Abstract

ABSTRACT This paper proposes an automatic method for land cover change detection in very-high-spatial-resolution optical remote sensing images based on the automatic selection of training samples using expectation-maximization (EM) and an extreme learning machine classifier, which has two key characteristics: (1) combining the advantages of supervised and unsupervised methods with progressive mask classification. (2) training samples of three classes (changed, unchanged, and unknown) were automatically selected by K-Means and EM, and then further refined by the likelihood function.
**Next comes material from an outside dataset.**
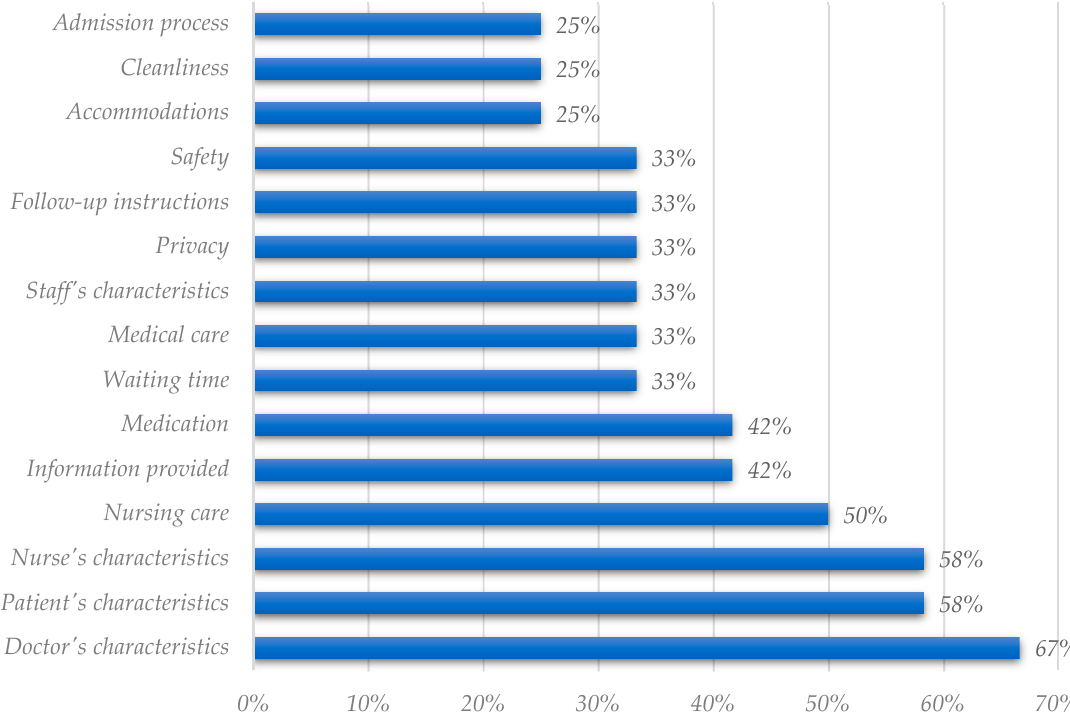
Figure 6. Analysis of the most utilized factors in the literature (willingness to recommend analysis).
The method was validated by one dataset of SuperView-1 imagery with a spatial resolution of 2.0 m, two datasets of TripleSat-2 imagery with a spatial resolution of 3.2 m, and one open dataset of Zi-Yuan-3 imagery with a spatial resolution of 5.8 m, and the results were compared with that of three unsupervised methods (iterative slow feature analysis, multivariate alteration detection, and adaptive object-oriented spatial-contextual extraction algorithm), two deep learning methods (convolutional-wavelet neural networks and dual-domain networks), and three supervised classifiers (support vector machine, random forest, and Naive Bayes), showing the effectiveness of this method in decrease of false-positive rates and increase of change detection accuracy. The average and maximum of the accuracy metric F1 score of our method are 0.6842 and 0.8708, respectively; the average F1 score of the unsupervised, deep learning, and supervised methods are 0.5049, 0.4943, and 0.633, respectively.